Collected data
-=-=-
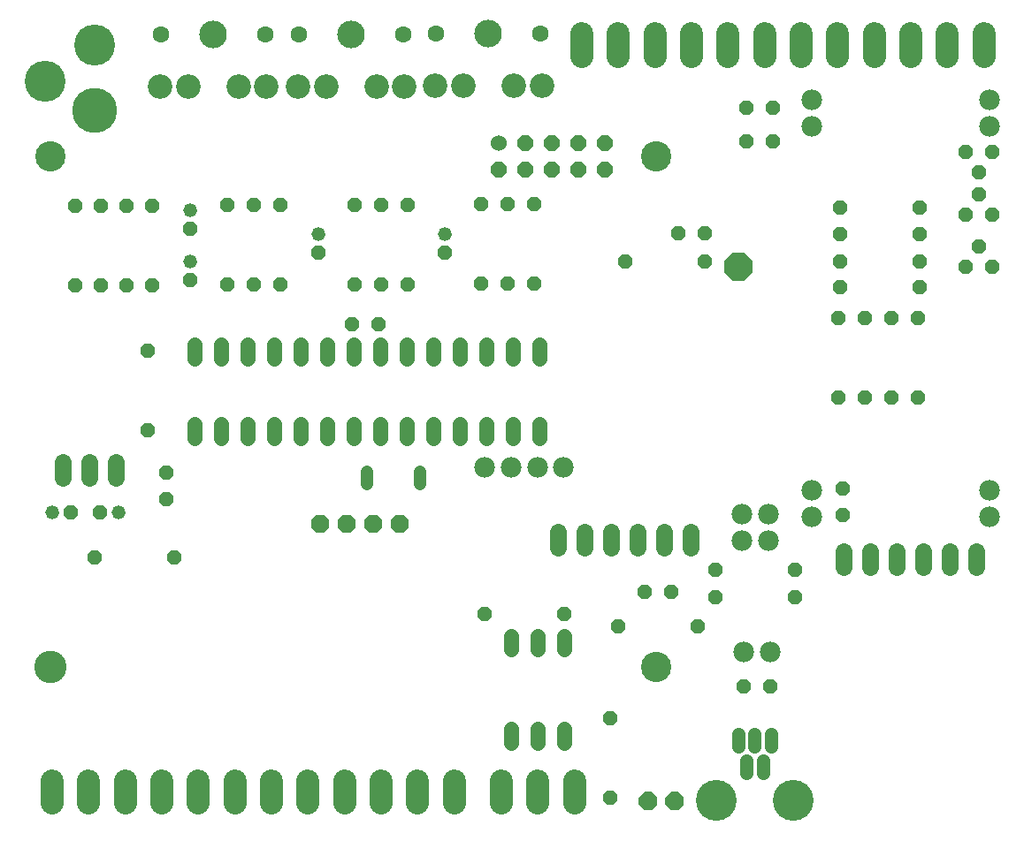
<source format=gbs>
G75*
%MOIN*%
%OFA0B0*%
%FSLAX24Y24*%
%IPPOS*%
%LPD*%
%AMOC8*
5,1,8,0,0,1.08239X$1,22.5*
%
%ADD10C,0.1142*%
%ADD11C,0.1221*%
%ADD12C,0.0560*%
%ADD13OC8,0.0560*%
%ADD14C,0.0480*%
%ADD15OC8,0.0670*%
%ADD16OC8,0.1040*%
%ADD17C,0.1540*%
%ADD18C,0.0516*%
%ADD19C,0.1040*%
%ADD20C,0.0926*%
%ADD21C,0.0631*%
%ADD22OC8,0.0520*%
%ADD23C,0.0520*%
%ADD24C,0.1700*%
%ADD25C,0.1542*%
%ADD26C,0.0640*%
%ADD27C,0.0600*%
%ADD28OC8,0.0600*%
%ADD29C,0.0880*%
%ADD30C,0.0780*%
%ADD31OC8,0.0700*%
D10*
X024839Y007327D03*
X024839Y026618D03*
X002005Y026618D03*
D11*
X002005Y007327D03*
D12*
X007430Y015974D02*
X007430Y016494D01*
X008430Y016494D02*
X008430Y015974D01*
X009430Y015974D02*
X009430Y016494D01*
X010430Y016494D02*
X010430Y015974D01*
X011430Y015974D02*
X011430Y016494D01*
X012430Y016494D02*
X012430Y015974D01*
X013430Y015974D02*
X013430Y016494D01*
X014430Y016494D02*
X014430Y015974D01*
X015430Y015974D02*
X015430Y016494D01*
X016430Y016494D02*
X016430Y015974D01*
X017430Y015974D02*
X017430Y016494D01*
X018430Y016494D02*
X018430Y015974D01*
X019430Y015974D02*
X019430Y016494D01*
X020430Y016494D02*
X020430Y015974D01*
X020430Y018974D02*
X020430Y019494D01*
X019430Y019494D02*
X019430Y018974D01*
X018430Y018974D02*
X018430Y019494D01*
X017430Y019494D02*
X017430Y018974D01*
X016430Y018974D02*
X016430Y019494D01*
X015430Y019494D02*
X015430Y018974D01*
X014430Y018974D02*
X014430Y019494D01*
X013430Y019494D02*
X013430Y018974D01*
X012430Y018974D02*
X012430Y019494D01*
X011430Y019494D02*
X011430Y018974D01*
X010430Y018974D02*
X010430Y019494D01*
X009430Y019494D02*
X009430Y018974D01*
X008430Y018974D02*
X008430Y019494D01*
X007430Y019494D02*
X007430Y018974D01*
X019357Y008516D02*
X019357Y007996D01*
X020357Y007996D02*
X020357Y008516D01*
X021357Y008516D02*
X021357Y007996D01*
X021357Y004996D02*
X021357Y004476D01*
X020357Y004476D02*
X020357Y004996D01*
X019357Y004996D02*
X019357Y004476D01*
D13*
X023107Y005395D03*
X023107Y002395D03*
X028125Y006594D03*
X029125Y006594D03*
X026385Y008858D03*
X027075Y009982D03*
X027075Y010991D03*
X025396Y010180D03*
X024396Y010180D03*
X023385Y008858D03*
X021365Y009324D03*
X018365Y009324D03*
X030075Y009982D03*
X030075Y010991D03*
X031873Y013083D03*
X031873Y014083D03*
X031690Y017498D03*
X032690Y017498D03*
X033690Y017498D03*
X034690Y017498D03*
X034690Y020498D03*
X033690Y020498D03*
X032690Y020498D03*
X031690Y020498D03*
X031753Y021667D03*
X031751Y022638D03*
X031753Y023667D03*
X031753Y024667D03*
X034753Y024667D03*
X034753Y023667D03*
X034751Y022638D03*
X034753Y021667D03*
X036491Y022441D03*
X036991Y023191D03*
X037491Y022441D03*
X037491Y024409D03*
X036991Y025159D03*
X036491Y024409D03*
X036991Y026022D03*
X036491Y026772D03*
X037491Y026772D03*
X029223Y027165D03*
X028223Y027165D03*
X028223Y028445D03*
X029223Y028445D03*
X026664Y023720D03*
X025664Y023720D03*
X026680Y022638D03*
X023680Y022638D03*
X020225Y021809D03*
X019225Y021809D03*
X018225Y021809D03*
X015480Y021784D03*
X014480Y021784D03*
X013480Y021784D03*
X013361Y020276D03*
X014361Y020276D03*
X010680Y021784D03*
X009680Y021784D03*
X008680Y021784D03*
X005845Y021733D03*
X004877Y021733D03*
X003908Y021733D03*
X002936Y021750D03*
X005667Y019284D03*
X005667Y016284D03*
X006381Y014669D03*
X006381Y013669D03*
X006660Y011484D03*
X003660Y011484D03*
X003908Y024733D03*
X002936Y024750D03*
X004877Y024733D03*
X005845Y024733D03*
X008680Y024784D03*
X009680Y024784D03*
X010680Y024784D03*
X013480Y024784D03*
X014480Y024784D03*
X015480Y024784D03*
X018225Y024809D03*
X019225Y024809D03*
X020225Y024809D03*
D14*
X015934Y014696D02*
X015934Y014256D01*
X013934Y014256D02*
X013934Y014696D01*
D15*
X014180Y012734D03*
X013180Y012734D03*
X012180Y012734D03*
X015180Y012734D03*
D16*
X027936Y022441D03*
D17*
X027110Y002299D03*
X029984Y002299D03*
D18*
X028862Y003339D02*
X028862Y003815D01*
X028547Y004327D02*
X028547Y004802D01*
X027917Y004802D02*
X027917Y004327D01*
X028232Y003815D02*
X028232Y003339D01*
X029177Y004327D02*
X029177Y004802D01*
D19*
X018512Y031231D03*
X013341Y031221D03*
X008141Y031221D03*
D20*
X009086Y029253D03*
X010149Y029253D03*
X011333Y029253D03*
X012396Y029253D03*
X014286Y029253D03*
X015349Y029253D03*
X016504Y029262D03*
X017567Y029262D03*
X019457Y029262D03*
X020520Y029262D03*
X007196Y029253D03*
X006133Y029253D03*
D21*
X006172Y031221D03*
X010109Y031221D03*
X011372Y031221D03*
X015309Y031221D03*
X016543Y031231D03*
X020480Y031231D03*
D22*
X016850Y022959D03*
X012100Y022959D03*
X007267Y023885D03*
X007267Y021943D03*
X003864Y013160D03*
X002781Y013182D03*
D23*
X002081Y013182D03*
X004564Y013160D03*
X007267Y022643D03*
X007267Y024585D03*
X012100Y023659D03*
X016850Y023659D03*
D24*
X003680Y028330D03*
D25*
X001790Y029452D03*
X003680Y030791D03*
D26*
X003480Y015084D02*
X003480Y014484D01*
X002480Y014484D02*
X002480Y015084D01*
X004480Y015084D02*
X004480Y014484D01*
X021149Y012427D02*
X021149Y011827D01*
X022149Y011827D02*
X022149Y012427D01*
X023149Y012427D02*
X023149Y011827D01*
X024149Y011827D02*
X024149Y012427D01*
X025149Y012427D02*
X025149Y011827D01*
X026149Y011827D02*
X026149Y012427D01*
X031893Y011717D02*
X031893Y011117D01*
X032893Y011117D02*
X032893Y011717D01*
X033893Y011717D02*
X033893Y011117D01*
X034893Y011117D02*
X034893Y011717D01*
X035893Y011717D02*
X035893Y011117D01*
X036893Y011117D02*
X036893Y011717D01*
D27*
X018902Y027118D03*
D28*
X018902Y026118D03*
X019902Y026118D03*
X020902Y026118D03*
X020902Y027118D03*
X019902Y027118D03*
X021902Y027118D03*
X022902Y027118D03*
X022902Y026118D03*
X021902Y026118D03*
D29*
X002070Y003038D02*
X002070Y002198D01*
X003448Y002198D02*
X003448Y003038D01*
X004826Y003038D02*
X004826Y002198D01*
X006204Y002198D02*
X006204Y003038D01*
X007582Y003038D02*
X007582Y002198D01*
X008960Y002198D02*
X008960Y003038D01*
X010337Y003030D02*
X010337Y002190D01*
X011715Y002190D02*
X011715Y003030D01*
X013093Y003030D02*
X013093Y002190D01*
X014471Y002190D02*
X014471Y003030D01*
X015849Y003030D02*
X015849Y002190D01*
X017227Y002190D02*
X017227Y003030D01*
X018999Y003030D02*
X018999Y002190D01*
X020377Y002190D02*
X020377Y003030D01*
X021755Y003030D02*
X021755Y002190D01*
X022030Y030387D02*
X022030Y031227D01*
X023408Y031227D02*
X023408Y030387D01*
X024786Y030387D02*
X024786Y031227D01*
X026164Y031227D02*
X026164Y030387D01*
X027542Y030387D02*
X027542Y031227D01*
X028920Y031227D02*
X028920Y030387D01*
X030298Y030387D02*
X030298Y031227D01*
X031676Y031227D02*
X031676Y030387D01*
X033054Y030387D02*
X033054Y031227D01*
X034432Y031227D02*
X034432Y030387D01*
X035810Y030387D02*
X035810Y031227D01*
X037188Y031227D02*
X037188Y030387D01*
D30*
X037385Y028756D03*
X037385Y027756D03*
X030692Y027756D03*
X030692Y028756D03*
X021341Y014862D03*
X020357Y014862D03*
X019357Y014862D03*
X018357Y014862D03*
X028055Y013109D03*
X028055Y012109D03*
X029055Y012109D03*
X029055Y013109D03*
X030692Y012992D03*
X030692Y013992D03*
X029119Y007905D03*
X028119Y007905D03*
X037385Y012992D03*
X037385Y013992D03*
D31*
X025532Y002269D03*
X024532Y002269D03*
M02*

</source>
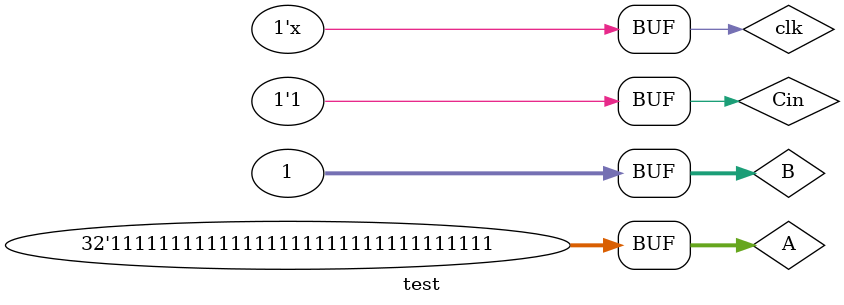
<source format=v>
`timescale 1ns / 1ps


module test;

	// Inputs
	reg [31:0] A;
	reg [31:0] B;
	reg Cin;
	reg [4:0] Card;

	// Outputs
	wire [31:0] F;
	wire Cout;
	wire Zero;

	// Instantiate the Unit Under Test (UUT)
	ALU uut (
		.A(A), 
		.B(B), 
		.Cin(Cin), 
		.Card(Card), 
		.F(F), 
		.Cout(Cout), 
		.Zero(Zero)
	);
	reg clk ;
	parameter clk_period=10;
	
	
	initial begin
		A = 32'h FFFFFFFF;
		B = 32'h 00000001;
		Card = 5'b11111;
		Cin = 1;
		clk=10;
		#100; 
	end
	
   always #(clk_period/2)clk=~clk;
	
	always@(posedge clk)begin
		Card=(Card==5'b01111)? 5'b00000:Card+1'b1;
	end
   
endmodule
</source>
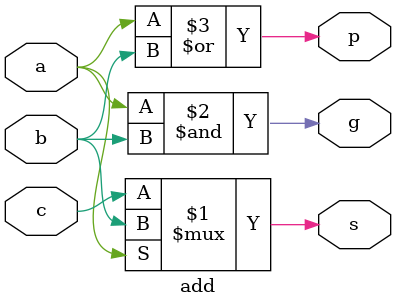
<source format=v>
`timescale 1ns / 1ps


module add (a, b, c, g, p, s); // adder and g, p
input a, b, c; // inputs: a, b, c;
output g, p, s; // outputs: g, p, s;
assign s=a?b:c; // output: sum of inputs
assign g = a & b; // output: carry generator
assign p = a | b; // output: carry propagator
endmodule

</source>
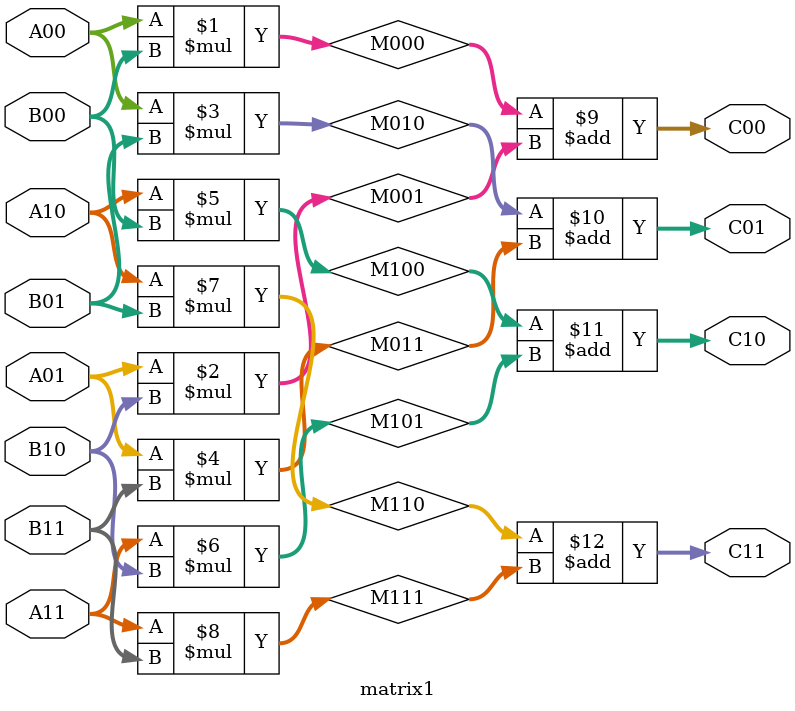
<source format=v>
module matrix1 (
    input  [3:0] A00, A01, A10, A11,  // 2×2 matrix A
    input  [3:0] B00, B01, B10, B11,  // 2×2 matrix B
    output [7:0] C00, C01, C10, C11   // 2×2 matrix C
);

    wire [7:0] M000, M001, M010, M011;
    wire [7:0] M100, M101, M110, M111;

    // Compute all products
    assign M000 = A00 * B00;
    assign M001 = A01 * B10;
    assign M010 = A00 * B01;
    assign M011 = A01 * B11;

    assign M100 = A10 * B00;
    assign M101 = A11 * B10;
    assign M110 = A10 * B01;
    assign M111 = A11 * B11;

    // Final outputs
    assign C00 = M000 + M001;
    assign C01 = M010 + M011;
    assign C10 = M100 + M101;
    assign C11 = M110 + M111;

endmodule


</source>
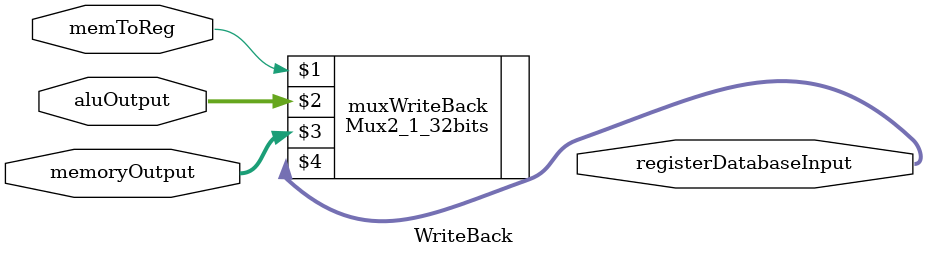
<source format=sv>
module WriteBack(
    input bit memToReg,
    input bit [31:0] aluOutput,
    input bit [31:0] memoryOutput,
    output bit [31:0] registerDatabaseInput
);

Mux2_1_32bits muxWriteBack (memToReg, aluOutput, memoryOutput, registerDatabaseInput);


endmodule
</source>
-=-=-
(EXERCISE AIM):
Looking at the data above, write out exactly the lines that start at the one containing "X017430Y019494D02*" and end at the one containing "X019357Y007996D01*"; include both and nothing beyond.

(TASK RESPONSE):
X017430Y019494D02*
X017430Y018974D01*
X016430Y018974D02*
X016430Y019494D01*
X015430Y019494D02*
X015430Y018974D01*
X014430Y018974D02*
X014430Y019494D01*
X013430Y019494D02*
X013430Y018974D01*
X012430Y018974D02*
X012430Y019494D01*
X011430Y019494D02*
X011430Y018974D01*
X010430Y018974D02*
X010430Y019494D01*
X009430Y019494D02*
X009430Y018974D01*
X008430Y018974D02*
X008430Y019494D01*
X007430Y019494D02*
X007430Y018974D01*
X019357Y008516D02*
X019357Y007996D01*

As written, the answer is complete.